With markets rallying in recent months, it's no surprise that many investors are considering owning more dividend stocks. These investments tend look cheaper than their growth-focused counterparts right now even as they provide immediate income.

An ideal dividend stock brings several factors to the table, including a market leadership position, stellar finances, and decent sales growth. Income investors prize a long track record of annual dividend raises, too.

There's one stock that meets these criteria in spades. It also just announced a head-turning dividend hike for the 2024 calendar year. Let's look at why investors might want to take a closer look at Walmart (WMT 0.03%) as a dividend growth stock right now.

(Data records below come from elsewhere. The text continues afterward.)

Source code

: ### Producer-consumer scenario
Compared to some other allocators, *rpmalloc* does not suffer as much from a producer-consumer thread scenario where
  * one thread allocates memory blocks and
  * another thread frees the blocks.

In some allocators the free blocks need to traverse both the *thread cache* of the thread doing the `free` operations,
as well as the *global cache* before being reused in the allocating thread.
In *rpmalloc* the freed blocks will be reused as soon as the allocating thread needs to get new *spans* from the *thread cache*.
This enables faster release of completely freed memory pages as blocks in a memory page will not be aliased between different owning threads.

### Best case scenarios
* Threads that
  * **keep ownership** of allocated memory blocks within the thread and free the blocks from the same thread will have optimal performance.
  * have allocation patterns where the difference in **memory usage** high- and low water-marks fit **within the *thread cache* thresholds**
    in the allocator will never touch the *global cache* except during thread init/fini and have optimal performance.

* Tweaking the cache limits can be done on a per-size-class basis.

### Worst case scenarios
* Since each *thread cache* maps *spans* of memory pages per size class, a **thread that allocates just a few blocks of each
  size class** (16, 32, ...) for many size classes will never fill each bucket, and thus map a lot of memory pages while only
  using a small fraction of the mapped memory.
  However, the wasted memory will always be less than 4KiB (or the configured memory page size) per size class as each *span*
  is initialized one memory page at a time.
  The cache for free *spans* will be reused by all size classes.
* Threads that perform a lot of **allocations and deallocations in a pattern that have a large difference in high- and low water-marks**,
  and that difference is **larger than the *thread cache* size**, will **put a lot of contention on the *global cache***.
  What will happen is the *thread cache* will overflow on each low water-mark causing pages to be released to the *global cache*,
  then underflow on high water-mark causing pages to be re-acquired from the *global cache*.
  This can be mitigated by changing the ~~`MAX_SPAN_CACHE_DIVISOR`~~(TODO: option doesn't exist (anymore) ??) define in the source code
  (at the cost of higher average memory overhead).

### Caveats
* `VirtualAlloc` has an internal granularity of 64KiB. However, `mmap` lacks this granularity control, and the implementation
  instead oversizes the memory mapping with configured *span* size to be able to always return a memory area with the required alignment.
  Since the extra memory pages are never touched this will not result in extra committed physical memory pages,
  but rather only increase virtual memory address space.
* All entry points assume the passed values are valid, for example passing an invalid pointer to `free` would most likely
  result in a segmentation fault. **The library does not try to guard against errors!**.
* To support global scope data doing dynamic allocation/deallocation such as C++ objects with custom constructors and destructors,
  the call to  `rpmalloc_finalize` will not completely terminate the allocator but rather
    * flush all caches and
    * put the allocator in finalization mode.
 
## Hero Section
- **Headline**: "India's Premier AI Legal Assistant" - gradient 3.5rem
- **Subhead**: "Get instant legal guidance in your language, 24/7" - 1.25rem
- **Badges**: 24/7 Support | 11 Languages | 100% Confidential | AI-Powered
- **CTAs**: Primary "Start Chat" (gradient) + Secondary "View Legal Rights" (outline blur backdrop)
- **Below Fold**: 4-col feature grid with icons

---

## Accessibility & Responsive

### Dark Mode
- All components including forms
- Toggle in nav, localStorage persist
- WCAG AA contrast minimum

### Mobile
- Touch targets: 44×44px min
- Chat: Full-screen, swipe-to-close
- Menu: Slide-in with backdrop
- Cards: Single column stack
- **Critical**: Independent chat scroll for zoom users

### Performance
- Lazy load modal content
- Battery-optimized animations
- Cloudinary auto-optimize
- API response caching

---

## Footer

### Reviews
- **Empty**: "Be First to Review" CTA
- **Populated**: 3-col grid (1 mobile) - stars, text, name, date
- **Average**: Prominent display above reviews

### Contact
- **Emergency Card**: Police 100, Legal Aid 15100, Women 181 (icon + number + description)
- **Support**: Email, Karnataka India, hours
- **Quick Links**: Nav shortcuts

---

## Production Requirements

Walmart's yield right now is below average

It's true that Walmart has a relatively low dividend yield today. The 1.3% you'd earn from buying its shares is a little less than the 1.4% average yield of the wider S&P 500. There are significantly higher yields available in the retailing industry, like those on offer from Home Depot (2.5%) and Target (2.6%), for example.

Yet investors have some good reasons to expect Walmart's dividend hikes to accelerate soon, potentially closing the gap with these peers. That's because the company in late February announced a 9% payout increase to roughly triple the growth rate from the prior year. Walmart is sitting on $10 billion of cash right now after generating $15 billion of free cash flow last year compared to $12 billion a year earlier. "We're proud of the team and excited about building on our momentum," CEO Doug McMillon said in a press release.

Walmart is taking advantage of strong earnings

Walmart is growing sales more quickly in recent quarters, with revenue rising 6% year over year in fiscal Q4. That boost included a 4% year-over-year uptick in the core U.S. market, which was powered by 4% higher customer traffic. Peers like Target, on the other hand, are seeing declining traffic as they work to better challenge Walmart's price leadership.

Admittedly, Walmart won't thrill investors with massive growth in the short term. Management is only projecting a sales increase in the range of 3% to 4% in fiscal 2025 as operating income rises by between 4% and 5%. Those gains are coming on top of solid growth in 2024, though, and reflect a second straight year of expanding profitability. Combined with Walmart's surging cash flow, these wins could support much faster dividend growth over the next few years.

What to watch with Walmart stock

Walmart faces some challenges in its goal of speeding growth and increasing direct cash returns, to be sure. It must continue fighting off rivals like Target and Costco Wholesale as both retailers aggressively cut prices. Walmart hasn't yet established a large enough digital advertising segment to impact the wider business, either. Its e-commerce unit has sufficient scale, meanwhile, at over $100 billion of revenue in the past full fiscal year.

It's not clear yet whether Walmart's management team will have the resources and desire to take a more aggressive approach toward the dividend payout, so income investors might want to just watch this stock for now. Consider other industry leaders with more generous payouts, such as Home Depot. The home improvement retailer hiked its dividend by 8% this year and its yield sits about 1 percentage point above Walmart's.

Don't count Walmart out as a dividend growth option, though. Another year of gains in metrics like cash flow, customer traffic, and profit margin might spur a double-digit dividend increase in early 2025.